▶ _WORK TASK_
Word for word, set down the listing that appears after this line.

┌──

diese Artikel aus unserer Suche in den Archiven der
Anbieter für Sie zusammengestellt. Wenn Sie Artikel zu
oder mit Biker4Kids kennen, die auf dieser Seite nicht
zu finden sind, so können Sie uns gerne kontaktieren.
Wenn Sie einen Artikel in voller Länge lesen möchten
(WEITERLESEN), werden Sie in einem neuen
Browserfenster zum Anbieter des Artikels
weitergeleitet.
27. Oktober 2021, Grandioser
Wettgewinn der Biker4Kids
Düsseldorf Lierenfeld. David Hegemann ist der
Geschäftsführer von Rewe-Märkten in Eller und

└──

▶ _SOLUTION TO THIS TASK_
diese Artikel aus unserer Suche in den Archiven der
Anbieter für Sie zusammengestellt. Wenn Sie Artikel zu
oder mit Biker4Kids kennen, die auf dieser Seite nicht
zu finden sind, so können Sie uns gerne kontaktieren.
Wenn Sie einen Artikel in voller Länge lesen möchten
(WEITERLESEN), werden Sie in einem neuen
Browserfenster zum Anbieter des Artikels
weitergeleitet.
27. Oktober 2021, Grandioser
Wettgewinn der Biker4Kids
Düsseldorf Lierenfeld. David Hegemann ist der
Geschäftsführer von Rewe-Märkten in Eller und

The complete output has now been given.